## TRECHO DO DOCUMENTO

MINHAS CRÔNICAS

quinta-feira, 22 de dezembro de 2011

FREUD E A PRIMEIRA GUERRA MUNDIAL

Certa vez, conversando com um amigo polonês que hoje reside nos Estados Unidos, fez-me ele uma afirmativa que sempre trago de volta nas minhas pesquisas sobre as guerras mundiais: - você, que não viveu o problema, não tem a mínima ideia do que seja vivenciar esta tormenta.

Este meu querido amigo, juntamente com a sua família, viveram sob o jugo nazista na segunda guerra mundial!

Realmente, por mais que procuremos entender a repercussão da guerra no seio de uma família, cujo país esteja envolvido no conflito, jamais conseguiremos apreender o torvelinho de emoções que ela provoca.

Segundo David Fromkin (O último verão europeu, 2005) mais de 20 milhões de soldados e civis perderam a vida na 1ª. Guerra mundial e outros 21 milhões foram feridos.

A população austríaca, como de resto toda a população europeia daquela época, vivia uma fase de calmaria e prosperidade, pois há mais de meio século não havia guerras entre as grandes potências e o verão de 1914, quente e ensolarado, era considerado um dos mais belos da memória recente, como escreveu o escritor austríaco-judeu, Stefan Zweig: “raramente experimentei verão mais exuberante, mais belo e, estou tentado a dizê-lo, mais estival do que este agora de Viena”.

Dentre os habitantes de Viena daquela época existia um homem que, pela sua personalidade introvertida, vida tão cheia de dificuldades econômicas e, principalmente, sujeito ao preconceito racial por ser judeu, provavelmente não concordasse totalmente com aquela afirmativa do seu amigo; Freud, por razões que não cabe aqui discutir, não gostava de Viena e não era tão otimista para endossar as palavras do seu amigo Zweig.

Provavelmente ele pressentia a presença de nuvens carregadas no futuro e deveria saber, pela evolução dos acontecimentos políticos, que a aparente calmaria poderia dar lugar à tempestade; foi isto o que aconteceu, justamente naquele verão de 1914 estourou um dos maiores conflitos que a humanidade tinha visto até então, a 1ª. guerra mundial.

## MATERIAL FORNECIDO
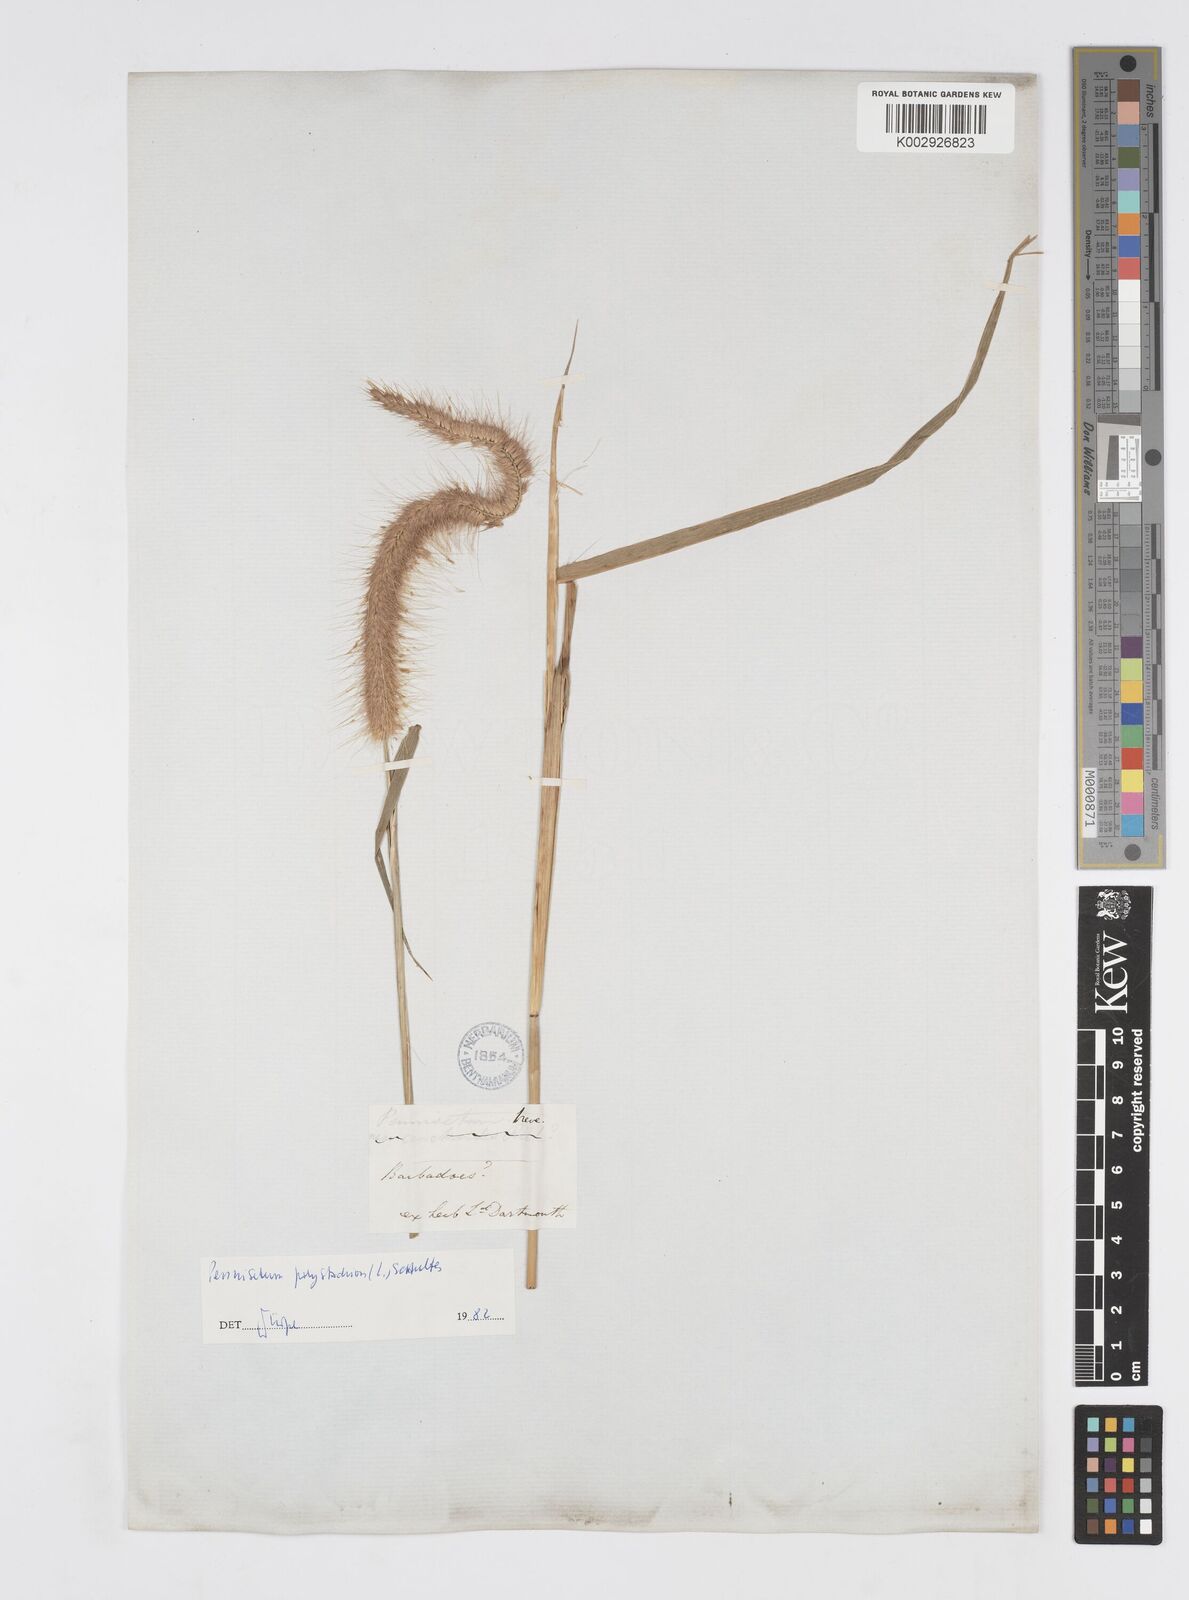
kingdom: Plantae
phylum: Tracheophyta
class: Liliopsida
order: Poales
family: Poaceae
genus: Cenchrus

==

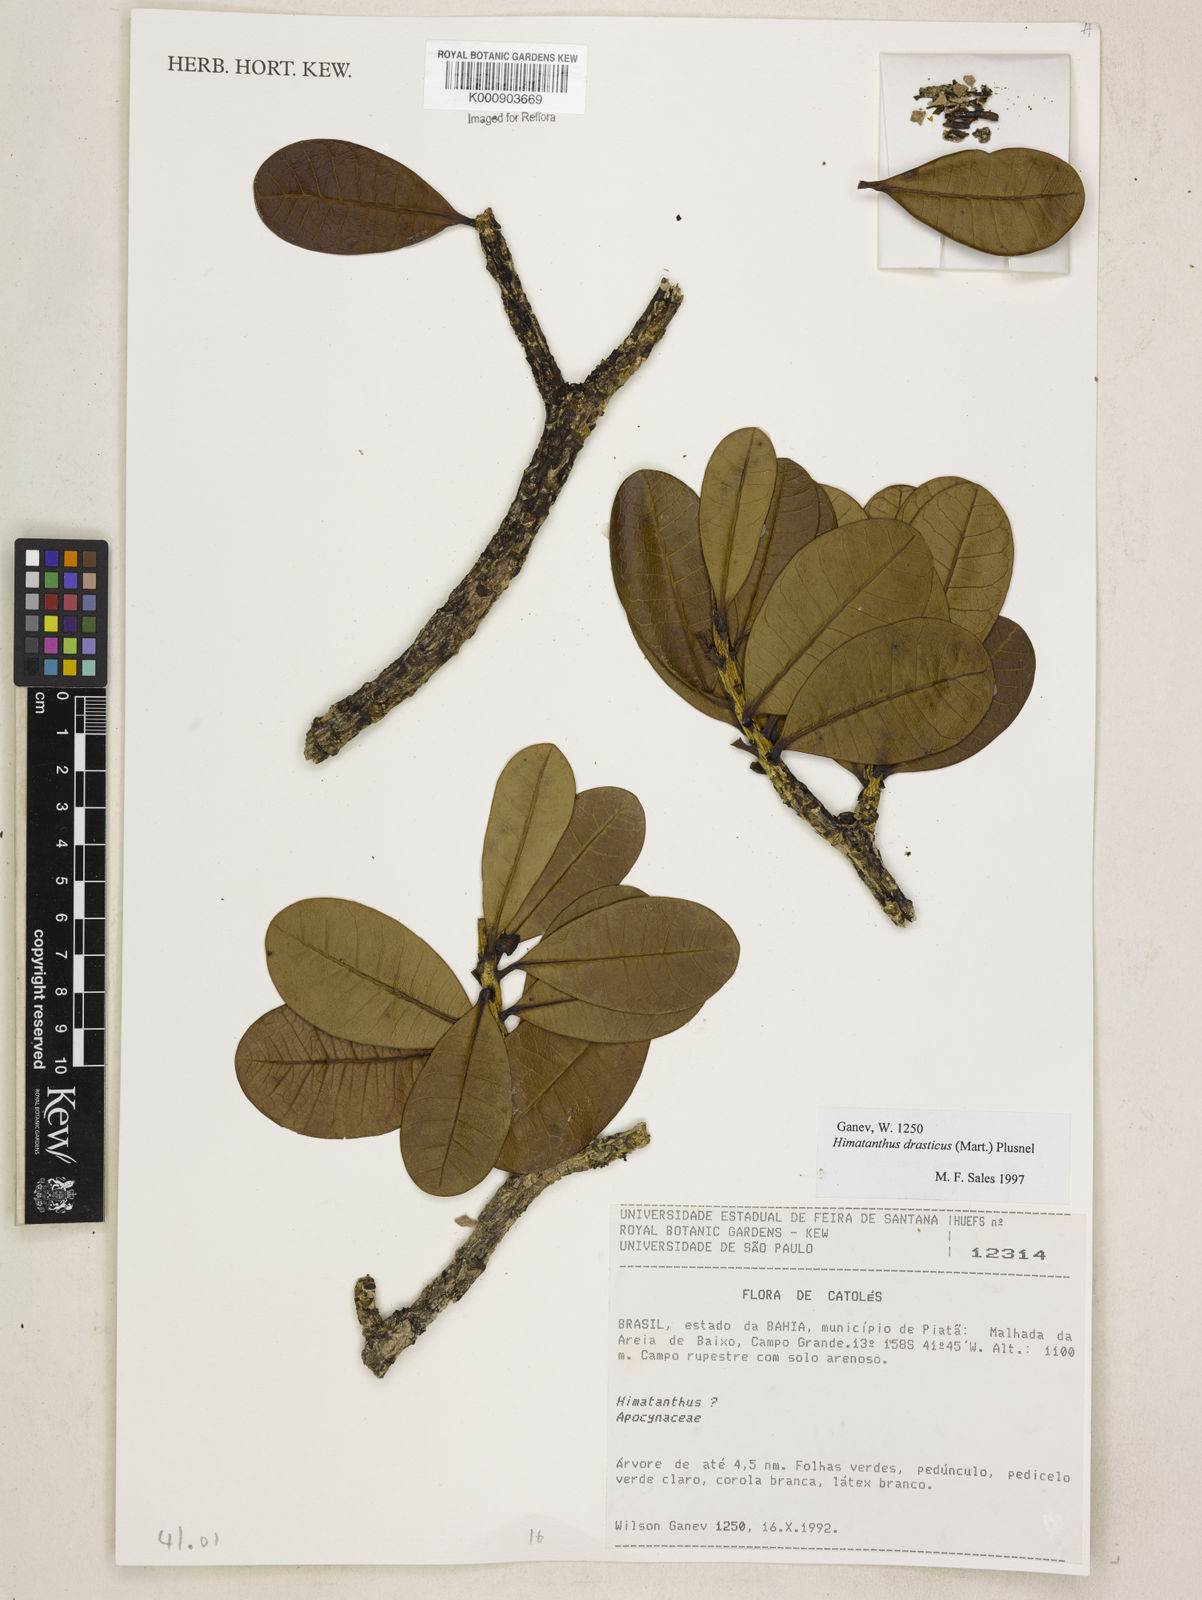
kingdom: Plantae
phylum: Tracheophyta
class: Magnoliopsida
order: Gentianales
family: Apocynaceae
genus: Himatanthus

## INSTRUÇÕES DA TAREFA
Reproduza literalmente o trecho da crônica sobre Freud e a Primeira Guerra Mundial entre “Segundo David Fromkin” e “milhões foram feridos.”, incluindo ambos. Os dados não têm nenhum papel nesta tarefa.

## RESULTADO DA TAREFA
Segundo David Fromkin (O último verão europeu, 2005) mais de 20 milhões de soldados e civis perderam a vida na 1ª. Guerra mundial e outros 21 milhões foram feridos.